I figli della crisi
CAGLIARI - Sono figli degli operai e minatori in lotta nel Sulcis, e sono quasi tutti disoccupati. A turno dormiranno a Natale e a fine anno davanti alla sede del Consiglio Regionale sardo
Visto che razza di Natale li aspetta tanto vale passarlo davanti alla sede del Consiglio Regionale sardo, giorno e notte, a ricordare a tutti quanto va male. Molti sono figli degli operai e minatori in lotta nel loro Sulcis, e sono quasi tutti disoccupati, come la maggioranza assoluta dei giovani della zona. A turno dormiranno qui a natale e anche a fine anno.

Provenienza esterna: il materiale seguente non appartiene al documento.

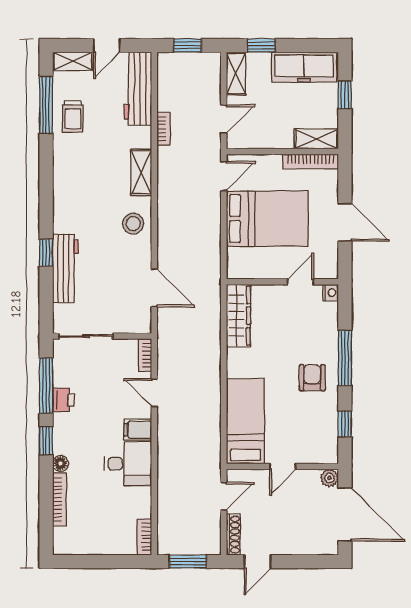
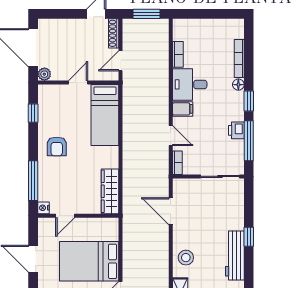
workbench: (65, 268) -> (235, 255), moved
window: (345, 358) -> (33, 181), moved
bookcase: (144, 537) -> (178, 54), moved

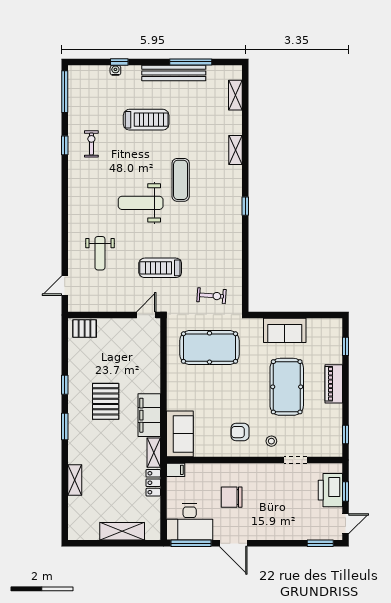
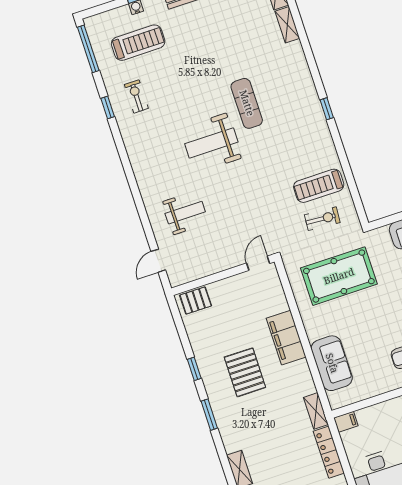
treadmill: (146, 120) -> (138, 43), moved
shelving: (236, 150) -> (287, 25), moved
weight bench: (100, 253) -> (185, 213), turned -90
treadmill: (160, 268) -> (319, 186), moved
filing cabinet: (149, 415) -> (286, 338), moved
sofa: (180, 434) -> (332, 363), moved
locker: (153, 483) -> (329, 452), width x1.53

Nel Sulcis poco è cambiato in un anno di disastro occupazionale. La vertenza Carbosulcis ha qualche mese di respiro e solo in attesa che venga trovato, tramite gara internazionale, un modo per renderla capace di dare profitto. L'Alcoa è spenta e vuota, il 27 si firmerà per la cassa integrazione, ma restano fuori centinaia di lavoratori d'appalto. E l'attesa per un riavvio sembra diventare sempre più vana.
E in uno dei pozzi delle miniere ormai chiuse restano murati gli operai della Rockwool, in mobilità da due anni. 54 lavoratori, tutti ex minatori, attratti a suo tempo dalla promessa di un nuovo lavoro qualificato: produrre materiali isolanti per costruzioni. Poi la proprietà è letteralmente fuggita nella notte dalla Sardegna con tutti gli impianti. Dopo quasi tre anni di lotta, la vertenza per forza è diventata estrema. Ora la promessa è che tutti vengano reimpiegati nelle bonifiche delle zone ex minerarie, da riavviare col nuovo piano governativo per il Sulcis. Ma di queste bonifiche mai fatte si parla da vent'anni, e qui nessuno si fida. Il cancello della miniera resta murato e loro dentro.